The world is on an El Nino watch, the National Weather Service's Climate Prediction Center said Thursday.
The global climate pattern is well-known for an inundation of snow it can bring the Baltimore area, though its impacts can be varied. There is a 50 percent chance it could arrive for the first time since 2009 by next winter, according to the climate center.
Whether an El Nino is declared depends on surface water temperatures in the Pacific Ocean near the equator. Warmer-than-normal temperatures bring on El Nino, while cooler-than-normal temperatures lead to La Nina.
El Nino last began three years ago, in June 2009, and it lasted until May 2010. Cooling water temperatures then led to a La Nina, which ended in April.
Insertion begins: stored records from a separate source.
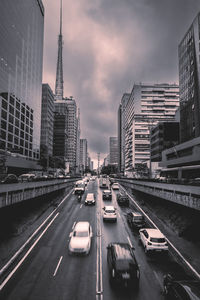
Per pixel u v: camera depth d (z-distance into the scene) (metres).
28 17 92.38
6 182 21.91
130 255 11.81
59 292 10.23
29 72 93.81
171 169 62.28
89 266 13.03
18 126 81.62
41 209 29.08
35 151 100.75
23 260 13.80
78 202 35.56
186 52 71.81
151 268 12.82
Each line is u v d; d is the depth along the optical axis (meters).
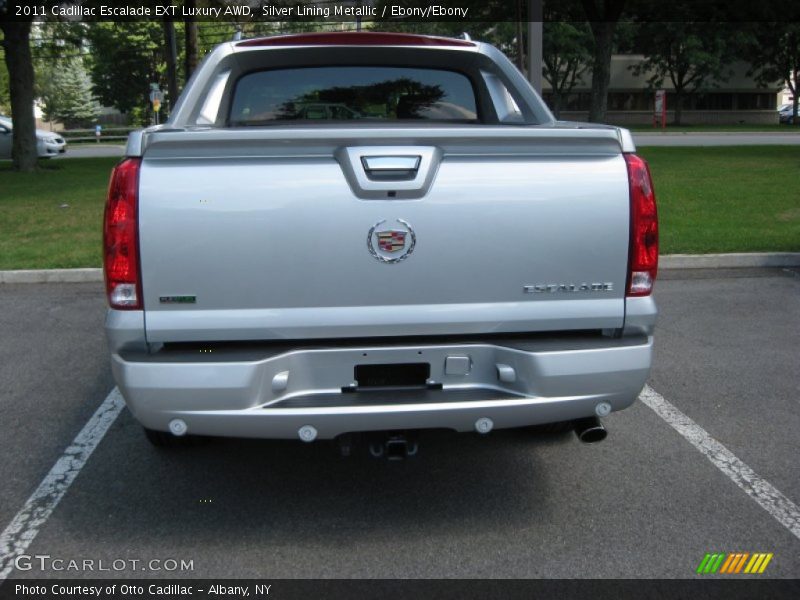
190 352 2.82
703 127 43.88
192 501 3.50
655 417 4.45
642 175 2.90
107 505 3.47
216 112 4.30
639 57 52.84
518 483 3.67
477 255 2.84
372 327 2.85
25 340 6.03
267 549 3.11
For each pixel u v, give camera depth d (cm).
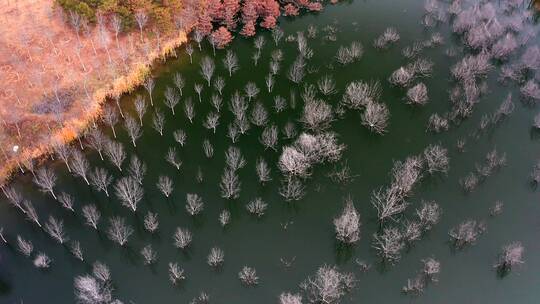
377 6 13838
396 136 10450
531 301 8000
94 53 11700
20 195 9169
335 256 8575
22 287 8100
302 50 12044
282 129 10438
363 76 11706
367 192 9444
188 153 10031
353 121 10694
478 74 11675
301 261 8481
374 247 8669
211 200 9331
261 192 9462
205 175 9681
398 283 8219
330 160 9925
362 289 8125
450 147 10269
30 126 10088
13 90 10706
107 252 8569
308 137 9569
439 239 8788
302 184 9588
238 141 10244
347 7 13838
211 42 12188
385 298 8019
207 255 8562
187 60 12056
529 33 12650
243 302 7950
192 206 8850
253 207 9094
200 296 8012
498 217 9100
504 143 10375
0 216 8969
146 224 8750
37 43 11769
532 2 13838
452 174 9781
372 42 12644
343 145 10188
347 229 8506
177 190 9444
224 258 8519
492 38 12350
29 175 9544
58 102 10488
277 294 8031
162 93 11231
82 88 10906
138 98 10688
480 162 9981
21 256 8475
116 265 8406
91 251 8569
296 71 11288
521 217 9106
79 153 9600
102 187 9219
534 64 11662
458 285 8188
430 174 9781
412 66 11781
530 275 8344
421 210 9131
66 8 11781
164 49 11988
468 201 9356
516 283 8238
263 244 8731
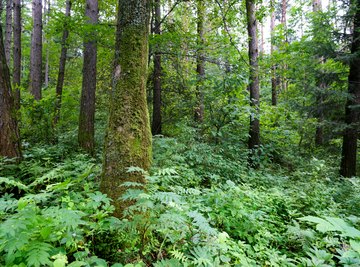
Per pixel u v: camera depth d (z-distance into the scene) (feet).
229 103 27.78
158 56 34.78
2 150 16.19
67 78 59.57
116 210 10.51
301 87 39.04
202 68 38.06
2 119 16.26
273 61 35.19
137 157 11.34
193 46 27.99
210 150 23.36
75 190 12.21
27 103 26.91
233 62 27.37
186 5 33.37
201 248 8.08
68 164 15.80
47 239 6.75
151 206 7.94
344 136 29.78
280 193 16.97
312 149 38.47
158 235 9.69
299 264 9.53
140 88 11.97
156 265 7.32
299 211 15.83
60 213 7.14
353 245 7.54
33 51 38.34
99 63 40.22
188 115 36.47
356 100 28.78
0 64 16.42
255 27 30.04
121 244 8.77
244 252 10.38
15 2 34.88
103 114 38.81
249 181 21.34
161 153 20.76
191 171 18.26
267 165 28.89
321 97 32.94
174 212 9.20
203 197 14.15
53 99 27.81
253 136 29.68
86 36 24.45
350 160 29.17
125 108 11.57
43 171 14.99
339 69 32.42
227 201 13.17
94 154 24.97
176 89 37.91
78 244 8.07
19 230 6.47
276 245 11.96
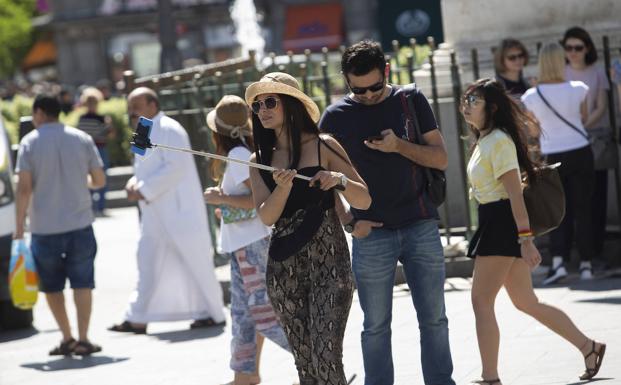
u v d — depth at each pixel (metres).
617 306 15.49
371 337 11.44
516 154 11.80
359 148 11.27
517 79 19.02
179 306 17.94
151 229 17.80
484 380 11.94
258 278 13.30
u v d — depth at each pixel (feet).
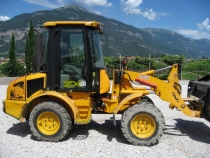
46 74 18.26
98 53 19.17
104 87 18.63
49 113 17.22
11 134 18.99
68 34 17.93
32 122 17.28
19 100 18.20
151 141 16.63
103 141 17.58
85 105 17.98
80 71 18.11
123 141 17.63
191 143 17.48
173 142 17.65
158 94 18.24
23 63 100.37
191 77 64.23
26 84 18.13
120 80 18.26
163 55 71.26
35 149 16.03
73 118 18.21
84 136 18.58
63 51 18.08
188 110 18.01
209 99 17.42
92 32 18.52
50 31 17.95
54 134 17.17
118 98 18.43
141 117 16.92
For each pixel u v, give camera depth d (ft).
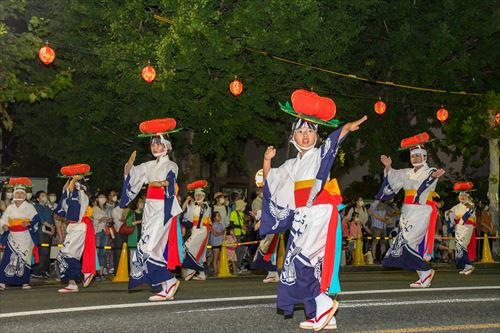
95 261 37.96
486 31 73.20
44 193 47.44
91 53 60.54
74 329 22.30
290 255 22.31
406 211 37.73
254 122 65.00
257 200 52.70
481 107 70.79
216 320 24.16
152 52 56.65
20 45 46.19
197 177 69.26
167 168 31.22
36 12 61.77
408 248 37.11
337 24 62.34
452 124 73.92
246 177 92.32
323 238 22.29
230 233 52.26
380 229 61.46
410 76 75.05
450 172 87.66
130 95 59.52
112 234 48.52
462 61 73.20
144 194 49.98
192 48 54.54
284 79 64.49
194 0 54.44
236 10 55.93
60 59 65.05
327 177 22.21
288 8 55.62
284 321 24.08
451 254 66.18
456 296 31.32
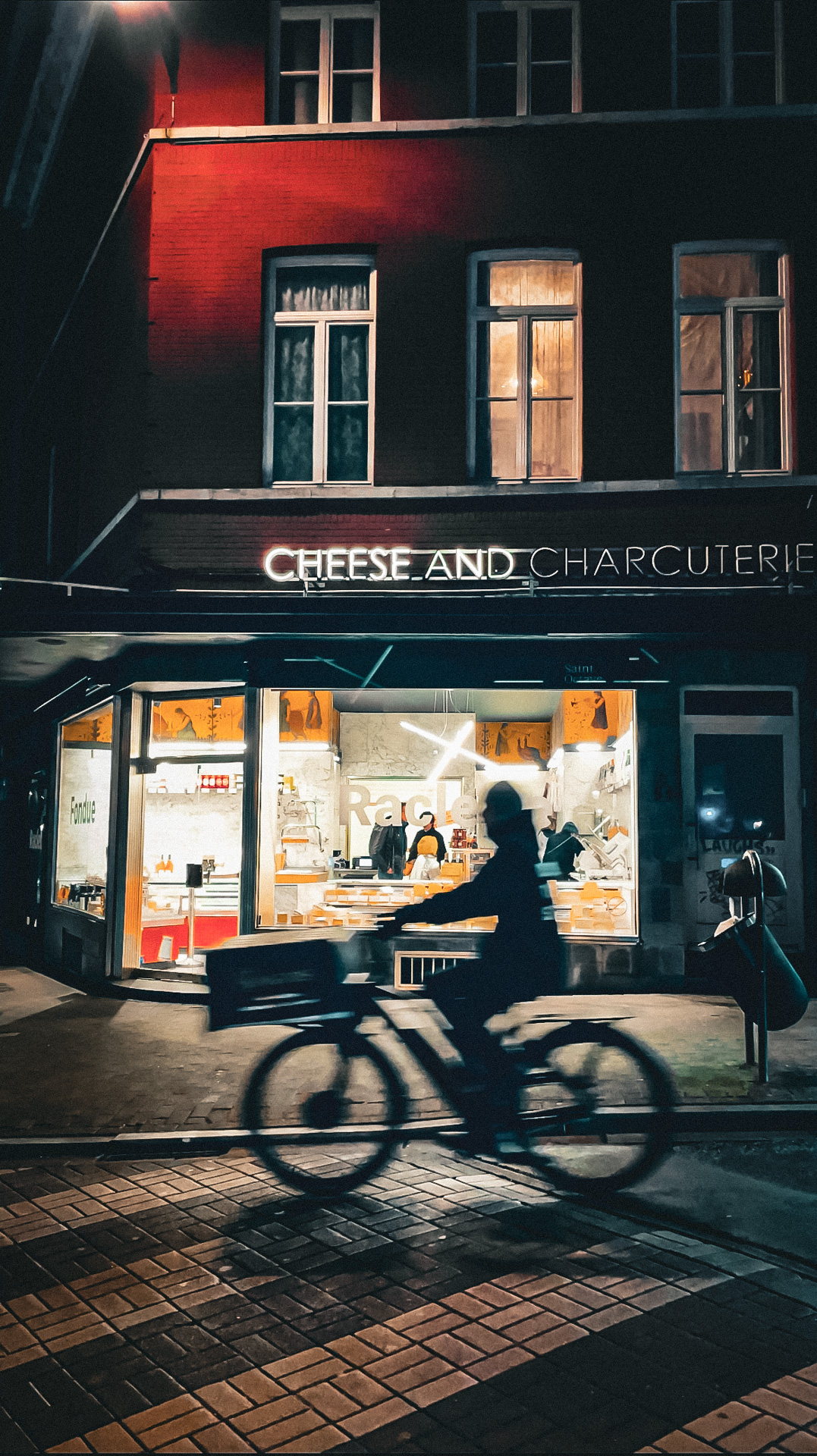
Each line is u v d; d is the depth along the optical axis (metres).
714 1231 4.17
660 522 9.54
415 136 9.93
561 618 8.92
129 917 10.09
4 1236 4.28
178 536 9.77
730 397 9.88
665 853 9.24
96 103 12.05
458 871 10.48
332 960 5.42
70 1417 2.90
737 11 10.21
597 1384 3.02
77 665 10.83
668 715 9.36
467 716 11.38
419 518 9.70
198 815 10.23
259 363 9.98
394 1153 5.32
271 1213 4.47
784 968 6.27
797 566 9.09
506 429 10.02
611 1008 8.45
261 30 10.24
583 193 9.81
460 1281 3.71
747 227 9.75
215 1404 2.96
Since then, conditions have been considered "neutral."
The climate center's 50 percent probability of an El Nino applies to the second half of this year, which could mean one will arrive by winter.
El Nino's impacts aren't as certain in Maryland as they are in other parts of the world, but many associate the phenomenon with some of Baltimore's snowiest winters. The Feb. 11, 1983 storm that dropped 22.8 inches on Baltimore is considered one of the most notable snowstorms occurring in an El Nino.
The statistics show varying impacts based on the weakness or strength of an El Nino, but in general, Marylanders can expect a cold winter with more snow than normal. The National Weather Service office in Sterling, Va., lays out the possibilities in charts looking back at past El Nino years.